═══ PROVIDED INFORMATION ═══

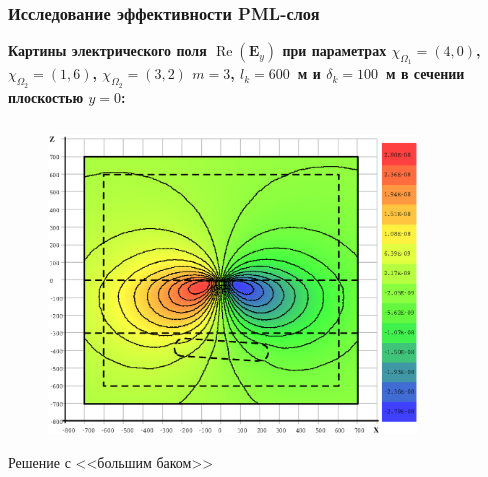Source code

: \documentclass[aspectratio=43,usepdftitle=false]{beamer}
\renewcommand{\Re}{\mathop{\mathrm{Re}}\nolimits}
\newcommand{\MakeTitle}[1]{\frametitle{\hspace{1.5em}\textbf{#1} \hfill \insertframenumber{} }}
\begin{document}
\begin{frame}
	\MakeTitle{Исследование эффективности PML-слоя}
	\textbf{Картины электрического поля $\Re(\mathbf{E}_y)$ при параметрах $\chi_{\Omega_1} = (4, 0)$, $\chi_{\Omega_2} = (1, 6)$, $\chi_{\Omega_2} = (3, 2)$ $m=3$, $l_k = 600$~м и $\delta_k = 100$~м в сечении плоскостью $y=0$:}
	\begin{columns}[t,totalwidth=\linewidth]
		\hspace{-0.07\linewidth}
		\begin{column}{.5\linewidth}
			\vspace{-2.75em}
			\begin{figure}[H]
				\includegraphics[width=1.1\textwidth,height=1.1\textheight,keepaspectratio]{airloop_std_y=0_EyR.eps}
			\end{figure}
			\begin{center}
				\vspace{-1em}
				\tiny{Решение с <<большим баком>>}
			\end{center}
		\end{column}
		\begin{column}{.5\linewidth}
			\vspace{-2.75em}
			\begin{figure}[H]

\end{figure}
\end{column}
\end{columns}
\end{frame}
\end{document}
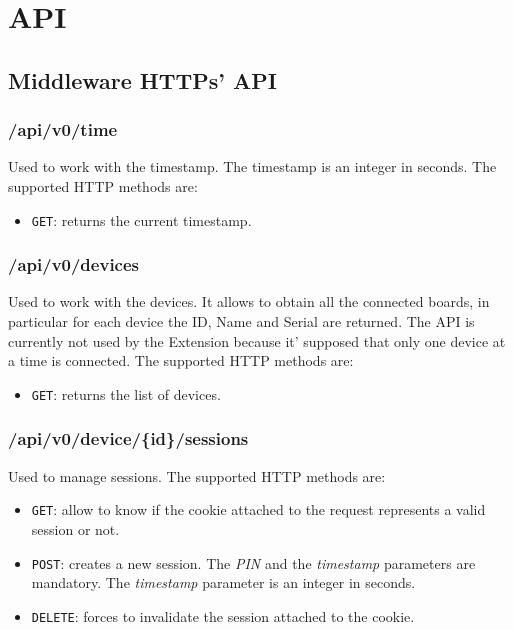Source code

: \chapter{API}
\label{api}

\section*{Middleware HTTPs' API}

\subsection{/api/v0/time}
Used to work with the timestamp. The timestamp is an integer in seconds. The supported HTTP methods are:

\begin{itemize}
    \item \texttt{GET}: returns the current timestamp.
\end{itemize}

\subsection{/api/v0/devices}
Used to work with the devices. It allows to obtain all the connected boards, in particular for each device the ID, Name and Serial are returned. The API is currently not used by the Extension because it' supposed that only one device at a time is connected. The supported HTTP methods are:

\begin{itemize}
    \item \texttt{GET}: returns the list of devices.
\end{itemize}

\subsection{/api/v0/device/\{id\}/sessions}
Used to manage sessions. The supported HTTP methods are:

\begin{itemize}
    \item \texttt{GET}: allow to know if the cookie attached to the request represents a valid session or not.
    \item \texttt{POST}: creates a new session. The \textit{PIN} and the \textit{timestamp} parameters are mandatory. The \textit{timestamp} parameter is an integer in seconds.
    \item \texttt{DELETE}: forces to invalidate the session attached to the cookie.
\end{itemize}

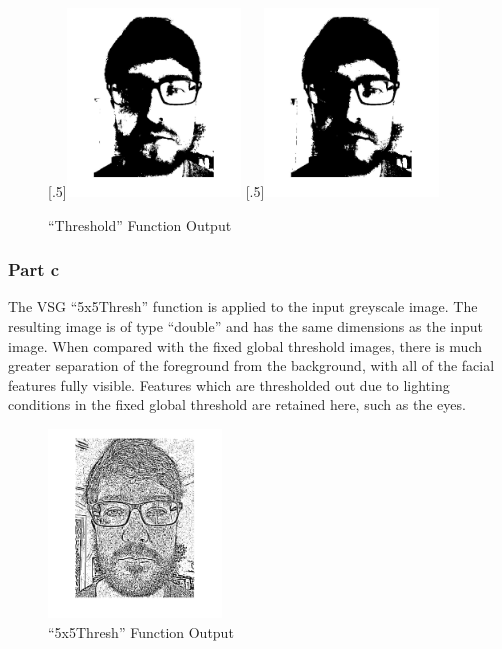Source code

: \documentclass[a4paper]{article}
\begin{document}
	\begin{figure}[H]
		\centering
		[.5\linewidth]{\includegraphics[height=5cm]{Results/Q1/b/qbThresh130.jpg}}%
		[.5\linewidth]{\includegraphics[height=5cm]{Results/Q1/b/qbThresh140.jpg}}%
		\caption{``Threshold'' Function Output}
		\label{fig:}
	\end{figure}
	\subsubsection{Part c}
	The VSG ``5x5Thresh'' function is applied to the input greyscale image.
	The resulting image is of type ``double'' and has the same dimensions as
	the input image. When compared with the fixed global threshold images,
	there is much greater separation of the foreground from the background,
	with all of the facial features fully visible. Features which are
	thresholded out due to lighting conditions in the fixed global threshold
	are retained here, such as the eyes.
	\begin{figure}[H]
		\centering
		\includegraphics[height=5cm]{Results/Q1/c/qcThresh5x5.jpg}%
		\caption{``5x5Thresh'' Function Output}
		\label{fig:}
	\end{figure}
\end{document}

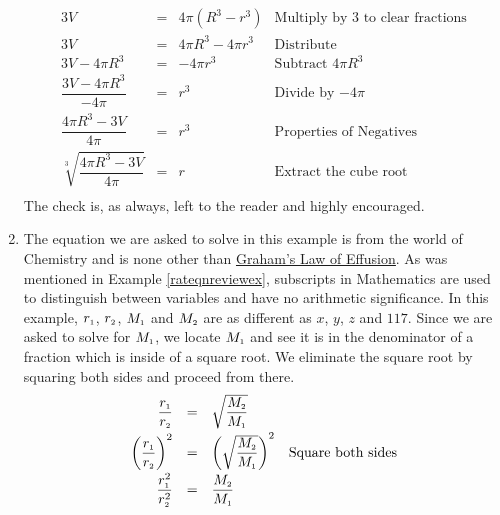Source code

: \documentclass{ximera}
\begin{document}
\begin{example}
\begin{enumerate}
\[\begin{array}{rclr}
3V & = & 4\pi (R^3 - r^3) &  \text{Multiply by $3$ to clear fractions}\\[2pt]

3V & = & 4\pi R^3 - 4\pi r^3 & \text{Distribute} \\[2pt]

3V - 4\pi R^3 & = & -4 \pi r^3 & \text{Subtract $4 \pi R^3$} \\[2pt]

\dfrac{3V - 4\pi R^3}{-4\pi} & = & r^3 & \text{Divide by $-4\pi$} \\[8pt]

\dfrac{4\pi R^3 - 3V}{4\pi} & = & r^3 & \text{Properties of Negatives} \\[10pt]

\sqrt[3]{\dfrac{4\pi R^3 - 3V}{4\pi}} & = & r & \text{Extract the cube root} \\

\end{array} \] The check is, as always, left to the reader and highly encouraged.

\item  The equation we are asked to solve in this example is from the world of Chemistry and is none other than \href{http://en.wikipedia.org/wiki/Graham's_law}{\underline{Graham's Law of Effusion}}.  As was mentioned in Example \ref{rateqnreviewex}, subscripts in Mathematics are used to distinguish between variables and have no arithmetic significance.  In this example, $r_{\text{\tiny$1$}}$, $r_{\text{\tiny$2$}}$, $M_{\text{\tiny$1$}}$ and $M_{\text{\tiny$2$}}$ are as different as $x$, $y$, $z$ and $117$.  Since we are asked to solve for $M_{\text{\tiny$1$}}$, we locate $M_{\text{\tiny$1$}}$ and see it is in the denominator of a fraction which is inside of a square root.  We eliminate the square root by squaring both sides and proceed from there.  \[ \begin{array}{rclr}

 \dfrac{r_{\text{\tiny$1$}}}{r_{\text{\tiny$2$}}} & = &  \sqrt{\dfrac{M_{\text{\tiny$2$}}}{M_{\text{\tiny$1$}}}} & \\[8pt]

\left(\dfrac{r_{\text{\tiny$1$}}}{r_{\text{\tiny$2$}}}\right)^2 & = & \left(\sqrt{\dfrac{M_{\text{\tiny$2$}}}{M_{\text{\tiny$1$}}}}\right)^2 & \text{Square both sides} \\[8pt]

\dfrac{r_{\text{\tiny$1$}}^2}{r_{\text{\tiny$2$}}^2} & = & \dfrac{M_{\text{\tiny$2$}}}{M_{\text{\tiny$1$}}} & \\[8pt]


\end{array}\]
\end{enumerate}
\end{example}
\end{document}
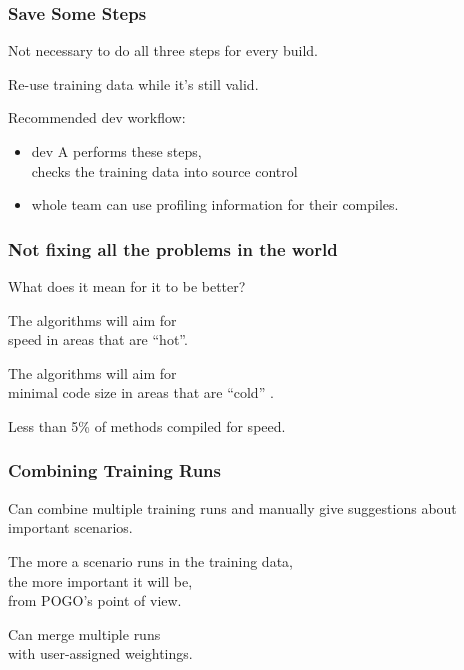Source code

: \begin{frame}
\frametitle{Save Some Steps}

\large
\begin{changemargin}{2cm}
Not necessary to do all three steps for every build. 

Re-use training data while it's still valid.

Recommended dev workflow:
\begin{itemize}
\item dev A performs these steps, \\
checks the training data into source control
\item whole team can use profiling information for their compiles.
\end{itemize}
\end{changemargin}

\end{frame}



\begin{frame}
\frametitle{Not fixing all the problems in the world}

\large
\begin{changemargin}{2cm}
What does it mean for it to be better? 

The algorithms will aim for \\
speed in areas that are ``hot''. 

The algorithms will aim for \\
minimal code size in areas that are ``cold'' .

Less than 5\% of methods compiled for speed.
\end{changemargin}
\end{frame}



\begin{frame}
\frametitle{Combining Training Runs}

\large
\begin{changemargin}{2cm}
Can combine multiple training runs and manually give suggestions about important scenarios.

The more a scenario runs in the training data, \\
the more important it will be, \\
from POGO's point of view.

Can merge multiple runs \\
with user-assigned weightings.
\end{changemargin}

\end{frame}



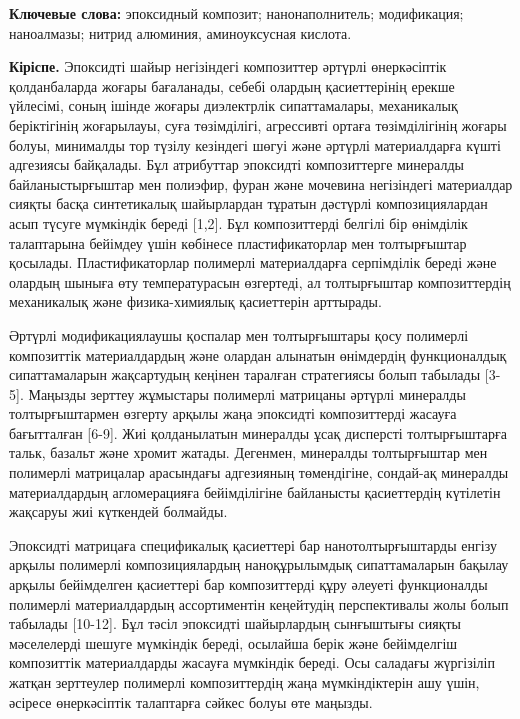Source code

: {\bfseries Ключевые слова:} эпоксидный композит; нанонаполнитель;
модификация; наноалмазы; нитрид алюминия, аминоуксусная кислота.

\begin{multicols}{2}
{\bfseries Кіріспе.} Эпоксидті шайыр негізіндегі композиттер әртүрлі
өнеркәсіптік қолданбаларда жоғары бағаланады, себебі олардың
қасиеттерінің ерекше үйлесімі, соның ішінде жоғары диэлектрлік
сипаттамалары, механикалық беріктігінің жоғарылауы, суға төзімділігі,
агрессивті ортаға төзімділігінің жоғары болуы, минималды тор түзілу
кезіндегі шөгуі және әртүрлі материалдарға күшті адгезиясы байқалады.
Бұл атрибуттар эпоксидті композиттерге минералды байланыстырғыштар мен
полиэфир, фуран және мочевина негізіндегі материалдар сияқты басқа
синтетикалық шайырлардан тұратын дәстүрлі композициялардан асып түсуге
мүмкіндік береді {[}1,2{]}. Бұл композиттерді белгілі бір өнімділік
талаптарына бейімдеу үшін көбінесе пластификаторлар мен толтырғыштар
қосылады. Пластификаторлар полимерлі материалдарға серпімділік береді
және олардың шыныға өту температурасын өзгертеді, ал толтырғыштар
композиттердің механикалық және физика-химиялық қасиеттерін арттырады.

Әртүрлі модификациялаушы қоспалар мен толтырғыштары қосу полимерлі
композиттік материалдардың және олардан алынатын өнімдердің
функционалдық сипаттамаларын жақсартудың кеңінен таралған стратегиясы
болып табылады {[}3-5{]}. Маңызды зерттеу жұмыстары полимерлі матрицаны
әртүрлі минералды толтырғыштармен өзгерту арқылы жаңа эпоксидті
композиттерді жасауға бағытталған {[}6-9{]}. Жиі қолданылатын минералды
ұсақ дисперсті толтырғыштарға тальк, базальт және хромит жатады.
Дегенмен, минералды толтырғыштар мен полимерлі матрицалар арасындағы
адгезияның төмендігіне, сондай-ақ минералды материалдардың агломерацияға
бейімділігіне байланысты қасиеттердің күтілетін жақсаруы жиі күткендей
болмайды.

Эпоксидті матрицаға спецификалық қасиеттері бар нанотолтырғыштарды
енгізу арқылы полимерлі композициялардың наноқұрылымдық сипаттамаларын
бақылау арқылы бейімделген қасиеттері бар композиттерді құру әлеуеті
функционалды полимерлі материалдардың ассортиментін кеңейтудің
перспективалы жолы болып табылады {[}10-12{]}. Бұл тәсіл эпоксидті
шайырлардың сынғыштығы сияқты мәселелерді шешуге мүмкіндік береді,
осылайша берік және бейімделгіш композиттік материалдарды жасауға
мүмкіндік береді. Осы саладағы жүргізіліп жатқан зерттеулер полимерлі
композиттердің жаңа мүмкіндіктерін ашу үшін, әсіресе өнеркәсіптік
талаптарға сәйкес болуы өте маңызды.


\end{multicols}
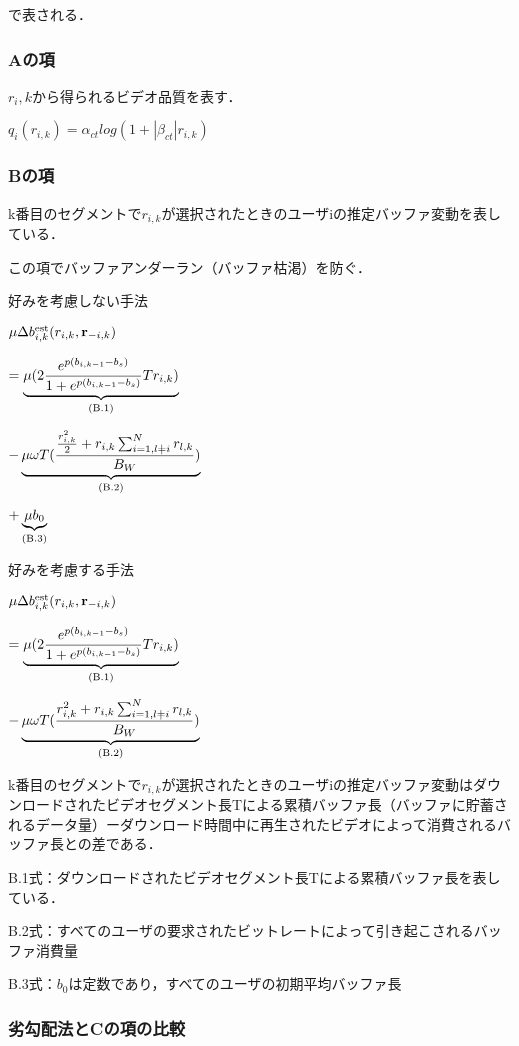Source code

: \documentclass[rinkou,a4paper,uplatex]{ieicej}
\begin{document}
で表される．


\subsubsection{Aの項}
$r_i,k$から得られるビデオ品質を表す．

${q_{i}(r_{i,k})}=α_{ct}log(1+|β_{ct}|r_{i,k})$


\subsubsection{Bの項}
k番目のセグメントで$r_{i,k}$が選択されたときのユーザiの推定バッファ変動を表している．

この項でバッファアンダーラン（バッファ枯渇）を防ぐ．

好みを考慮しない手法

${\mu\Delta{b^{\rm{est}}_{i,k}}(r_{i,k},\mathbf{r}_{-i,k})}$

$=\underbrace{\mu(2\frac{e^{p(b_{i,k-1}-b_s)}}{1+e^{p(b_{i,k-1}-b_s)}}Tr_{i,k})}_{(\rm{B.1})}$

$-\underbrace{\mu\omega{T}(\frac{\frac{r_{i,k}^2}{2}+r_{i,k}\sum^{N}_{i=1,l\ne{i}}r_{l,k}}{B_W})}_{(\rm{B.2})}$

$+\underbrace{\mu{b_0}}_{(\rm{B.3})}$

好みを考慮する手法

${\mu\Delta{b^{\rm{est}}_{i,k}}(r_{i,k},\mathbf{r}_{-i,k})}$

$=\underbrace{\mu(2\frac{e^{p(b_{i,k-1}-b_s)}}{1+e^{p(b_{i,k-1}-b_s)}}Tr_{i,k})}_{(\rm{B.1})}$

$-\underbrace{\mu\omega{T}(\frac{r_{i,k}^2+r_{i,k}\sum^{N}_{i=1,l\ne{i}}r_{l,k}}{B_W})}_{(\rm{B.2})}$

k番目のセグメントで$r_{i,k}$が選択されたときのユーザiの推定バッファ変動はダウンロードされたビデオセグメント長Tによる累積バッファ長（バッファに貯蓄されるデータ量）ーダウンロード時間中に再生されたビデオによって消費されるバッファ長との差である．

B.1式：ダウンロードされたビデオセグメント長Tによる累積バッファ長を表している．

B.2式：すべてのユーザの要求されたビットレートによって引き起こされるバッファ消費量

B.3式：$b_0$は定数であり，すべてのユーザの初期平均バッファ長

\subsubsection{劣勾配法とCの項の比較}
\end{document}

═══

■ **WHAT IS BEING ASKED**
Check each line above for "олардың" and give the number of lines that match, nothing more.

■ **ANSWER SPACE**
2